- **Problem description**
Copy word for word the lines of the data that begin with the line containing "family: Malvaceae" and run through the end of the data, both included.

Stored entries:

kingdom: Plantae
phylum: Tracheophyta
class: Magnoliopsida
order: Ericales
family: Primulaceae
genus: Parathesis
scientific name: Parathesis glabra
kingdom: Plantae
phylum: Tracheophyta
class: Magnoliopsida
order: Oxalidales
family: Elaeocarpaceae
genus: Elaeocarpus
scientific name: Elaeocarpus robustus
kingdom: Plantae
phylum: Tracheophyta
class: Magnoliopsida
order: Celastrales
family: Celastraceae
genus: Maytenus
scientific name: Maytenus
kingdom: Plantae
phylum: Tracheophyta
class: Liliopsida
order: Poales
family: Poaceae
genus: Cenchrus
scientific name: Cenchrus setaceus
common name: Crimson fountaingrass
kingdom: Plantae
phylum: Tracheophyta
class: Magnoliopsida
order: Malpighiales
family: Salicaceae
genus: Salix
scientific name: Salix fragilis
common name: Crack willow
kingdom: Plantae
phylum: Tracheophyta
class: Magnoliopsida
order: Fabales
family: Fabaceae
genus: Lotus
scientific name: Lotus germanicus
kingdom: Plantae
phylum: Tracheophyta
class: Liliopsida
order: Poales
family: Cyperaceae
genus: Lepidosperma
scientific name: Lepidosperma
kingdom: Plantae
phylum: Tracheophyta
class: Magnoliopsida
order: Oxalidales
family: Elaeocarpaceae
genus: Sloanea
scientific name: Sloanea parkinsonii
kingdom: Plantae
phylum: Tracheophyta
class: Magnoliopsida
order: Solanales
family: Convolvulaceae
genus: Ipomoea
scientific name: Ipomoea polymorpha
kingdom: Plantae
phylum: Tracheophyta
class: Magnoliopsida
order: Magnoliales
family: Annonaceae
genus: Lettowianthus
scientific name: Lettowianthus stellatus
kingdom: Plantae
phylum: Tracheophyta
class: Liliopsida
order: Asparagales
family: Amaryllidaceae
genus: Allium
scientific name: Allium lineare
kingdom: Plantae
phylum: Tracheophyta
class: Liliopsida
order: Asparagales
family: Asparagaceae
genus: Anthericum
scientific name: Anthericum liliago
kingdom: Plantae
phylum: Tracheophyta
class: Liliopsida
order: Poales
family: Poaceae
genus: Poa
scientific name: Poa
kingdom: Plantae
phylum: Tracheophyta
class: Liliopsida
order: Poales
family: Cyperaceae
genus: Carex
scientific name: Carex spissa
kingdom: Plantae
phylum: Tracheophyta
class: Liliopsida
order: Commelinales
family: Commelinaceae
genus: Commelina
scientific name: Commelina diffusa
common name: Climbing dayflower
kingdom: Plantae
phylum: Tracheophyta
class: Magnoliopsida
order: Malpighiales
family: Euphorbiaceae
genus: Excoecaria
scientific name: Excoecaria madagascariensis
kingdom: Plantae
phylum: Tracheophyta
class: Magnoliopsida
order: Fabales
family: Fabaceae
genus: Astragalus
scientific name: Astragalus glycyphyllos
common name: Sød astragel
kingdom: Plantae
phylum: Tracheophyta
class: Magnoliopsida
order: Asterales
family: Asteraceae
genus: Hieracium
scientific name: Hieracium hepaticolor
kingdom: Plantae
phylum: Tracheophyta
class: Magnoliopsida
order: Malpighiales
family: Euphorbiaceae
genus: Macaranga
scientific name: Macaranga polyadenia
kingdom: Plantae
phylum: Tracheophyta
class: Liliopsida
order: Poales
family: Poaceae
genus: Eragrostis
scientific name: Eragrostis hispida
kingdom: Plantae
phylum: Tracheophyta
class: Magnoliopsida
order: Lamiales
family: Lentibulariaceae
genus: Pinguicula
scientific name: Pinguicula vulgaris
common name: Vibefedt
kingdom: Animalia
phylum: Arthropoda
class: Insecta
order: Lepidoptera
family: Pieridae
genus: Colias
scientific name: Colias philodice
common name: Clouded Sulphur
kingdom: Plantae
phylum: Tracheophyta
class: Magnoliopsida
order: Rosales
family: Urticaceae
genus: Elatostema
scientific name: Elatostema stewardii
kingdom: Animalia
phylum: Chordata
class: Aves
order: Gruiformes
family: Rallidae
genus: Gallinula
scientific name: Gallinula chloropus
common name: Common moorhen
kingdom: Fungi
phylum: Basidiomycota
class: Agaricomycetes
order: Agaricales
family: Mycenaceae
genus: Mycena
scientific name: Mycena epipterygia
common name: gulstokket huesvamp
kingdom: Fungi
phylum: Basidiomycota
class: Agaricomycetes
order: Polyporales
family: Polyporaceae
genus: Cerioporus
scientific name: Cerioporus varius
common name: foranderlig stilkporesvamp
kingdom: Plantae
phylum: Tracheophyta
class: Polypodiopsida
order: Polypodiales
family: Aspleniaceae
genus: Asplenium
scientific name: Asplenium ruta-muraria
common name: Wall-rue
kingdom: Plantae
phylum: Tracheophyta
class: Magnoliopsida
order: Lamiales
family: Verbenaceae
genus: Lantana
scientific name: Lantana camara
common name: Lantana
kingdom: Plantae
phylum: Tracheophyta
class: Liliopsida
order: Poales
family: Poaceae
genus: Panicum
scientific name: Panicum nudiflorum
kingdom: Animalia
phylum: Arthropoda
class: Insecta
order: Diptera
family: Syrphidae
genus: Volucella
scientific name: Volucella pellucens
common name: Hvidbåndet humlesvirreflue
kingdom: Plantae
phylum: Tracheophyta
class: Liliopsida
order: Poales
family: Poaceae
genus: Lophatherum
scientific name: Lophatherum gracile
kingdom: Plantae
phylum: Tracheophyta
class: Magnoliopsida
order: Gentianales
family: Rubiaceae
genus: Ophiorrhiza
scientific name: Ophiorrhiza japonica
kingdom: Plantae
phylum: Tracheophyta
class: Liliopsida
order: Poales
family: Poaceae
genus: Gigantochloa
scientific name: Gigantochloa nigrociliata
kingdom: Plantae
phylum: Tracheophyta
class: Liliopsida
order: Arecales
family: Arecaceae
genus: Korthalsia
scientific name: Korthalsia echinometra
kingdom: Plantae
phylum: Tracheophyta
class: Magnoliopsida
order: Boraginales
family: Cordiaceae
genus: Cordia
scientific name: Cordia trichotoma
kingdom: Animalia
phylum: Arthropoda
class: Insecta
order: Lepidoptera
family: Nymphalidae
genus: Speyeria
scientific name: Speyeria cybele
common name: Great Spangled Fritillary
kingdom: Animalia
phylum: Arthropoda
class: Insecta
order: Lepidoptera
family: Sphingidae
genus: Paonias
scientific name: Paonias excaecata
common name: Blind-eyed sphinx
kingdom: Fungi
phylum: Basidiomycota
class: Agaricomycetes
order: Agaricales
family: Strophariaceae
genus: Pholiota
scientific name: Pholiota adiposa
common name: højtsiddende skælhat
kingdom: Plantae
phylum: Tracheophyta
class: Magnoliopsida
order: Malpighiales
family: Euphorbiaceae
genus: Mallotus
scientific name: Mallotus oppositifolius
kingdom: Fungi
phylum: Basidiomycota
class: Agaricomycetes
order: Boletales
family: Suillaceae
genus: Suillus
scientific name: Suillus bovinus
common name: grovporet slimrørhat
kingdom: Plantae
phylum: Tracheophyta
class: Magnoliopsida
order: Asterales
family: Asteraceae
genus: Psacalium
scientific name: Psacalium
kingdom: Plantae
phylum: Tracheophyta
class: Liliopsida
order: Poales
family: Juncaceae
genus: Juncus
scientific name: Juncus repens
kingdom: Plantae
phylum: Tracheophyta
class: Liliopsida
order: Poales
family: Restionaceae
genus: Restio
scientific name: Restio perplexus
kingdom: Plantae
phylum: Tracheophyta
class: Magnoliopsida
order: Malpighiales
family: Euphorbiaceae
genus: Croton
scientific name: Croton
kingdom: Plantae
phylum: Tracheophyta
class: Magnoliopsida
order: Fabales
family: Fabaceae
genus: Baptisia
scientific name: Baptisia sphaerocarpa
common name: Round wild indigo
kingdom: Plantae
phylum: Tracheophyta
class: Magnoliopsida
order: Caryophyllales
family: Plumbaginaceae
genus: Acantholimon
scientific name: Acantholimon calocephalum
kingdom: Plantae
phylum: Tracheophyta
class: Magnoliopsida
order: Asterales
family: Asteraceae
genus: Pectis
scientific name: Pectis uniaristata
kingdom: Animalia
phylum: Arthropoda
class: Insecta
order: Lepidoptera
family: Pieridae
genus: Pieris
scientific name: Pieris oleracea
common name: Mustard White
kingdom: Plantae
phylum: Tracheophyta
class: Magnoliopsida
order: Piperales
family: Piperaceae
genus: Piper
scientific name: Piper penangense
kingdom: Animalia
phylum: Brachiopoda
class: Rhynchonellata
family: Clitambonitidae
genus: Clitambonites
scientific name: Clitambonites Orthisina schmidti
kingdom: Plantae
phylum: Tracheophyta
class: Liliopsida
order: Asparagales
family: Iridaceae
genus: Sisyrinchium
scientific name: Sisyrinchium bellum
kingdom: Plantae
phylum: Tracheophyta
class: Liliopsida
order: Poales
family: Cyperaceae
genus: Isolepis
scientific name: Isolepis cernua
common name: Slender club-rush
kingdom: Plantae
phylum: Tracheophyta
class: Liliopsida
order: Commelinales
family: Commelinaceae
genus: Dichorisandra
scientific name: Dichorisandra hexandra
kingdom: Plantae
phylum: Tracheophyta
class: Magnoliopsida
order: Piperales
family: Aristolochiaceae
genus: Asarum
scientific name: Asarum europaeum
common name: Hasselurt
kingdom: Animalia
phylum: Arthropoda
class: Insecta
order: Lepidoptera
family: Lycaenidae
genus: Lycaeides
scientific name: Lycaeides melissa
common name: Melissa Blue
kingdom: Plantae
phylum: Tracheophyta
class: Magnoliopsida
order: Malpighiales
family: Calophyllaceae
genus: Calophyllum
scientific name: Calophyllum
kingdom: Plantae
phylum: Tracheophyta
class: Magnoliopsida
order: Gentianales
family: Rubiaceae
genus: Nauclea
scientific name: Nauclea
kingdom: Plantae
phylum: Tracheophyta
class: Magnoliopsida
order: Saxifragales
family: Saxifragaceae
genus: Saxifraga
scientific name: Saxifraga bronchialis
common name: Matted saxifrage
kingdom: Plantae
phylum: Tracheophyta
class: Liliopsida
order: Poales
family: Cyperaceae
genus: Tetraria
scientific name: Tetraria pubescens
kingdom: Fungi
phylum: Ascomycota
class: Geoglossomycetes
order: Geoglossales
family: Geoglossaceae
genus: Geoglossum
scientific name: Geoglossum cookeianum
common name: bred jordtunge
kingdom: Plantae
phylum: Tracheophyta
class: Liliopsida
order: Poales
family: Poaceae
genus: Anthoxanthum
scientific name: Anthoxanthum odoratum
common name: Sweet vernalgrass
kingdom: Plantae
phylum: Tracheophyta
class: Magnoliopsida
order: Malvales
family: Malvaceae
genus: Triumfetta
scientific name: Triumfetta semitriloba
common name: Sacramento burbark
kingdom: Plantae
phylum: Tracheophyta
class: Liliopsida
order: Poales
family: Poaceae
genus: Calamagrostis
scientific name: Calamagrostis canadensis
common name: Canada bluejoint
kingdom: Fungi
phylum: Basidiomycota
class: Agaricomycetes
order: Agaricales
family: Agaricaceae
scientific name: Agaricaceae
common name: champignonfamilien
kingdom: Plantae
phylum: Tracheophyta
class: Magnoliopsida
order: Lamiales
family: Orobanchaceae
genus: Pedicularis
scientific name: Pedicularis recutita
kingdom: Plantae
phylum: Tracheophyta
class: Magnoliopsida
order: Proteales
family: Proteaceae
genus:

- **In response**
family: Malvaceae
genus: Triumfetta
scientific name: Triumfetta semitriloba
common name: Sacramento burbark
kingdom: Plantae
phylum: Tracheophyta
class: Liliopsida
order: Poales
family: Poaceae
genus: Calamagrostis
scientific name: Calamagrostis canadensis
common name: Canada bluejoint
kingdom: Fungi
phylum: Basidiomycota
class: Agaricomycetes
order: Agaricales
family: Agaricaceae
scientific name: Agaricaceae
common name: champignonfamilien
kingdom: Plantae
phylum: Tracheophyta
class: Magnoliopsida
order: Lamiales
family: Orobanchaceae
genus: Pedicularis
scientific name: Pedicularis recutita
kingdom: Plantae
phylum: Tracheophyta
class: Magnoliopsida
order: Proteales
family: Proteaceae
genus:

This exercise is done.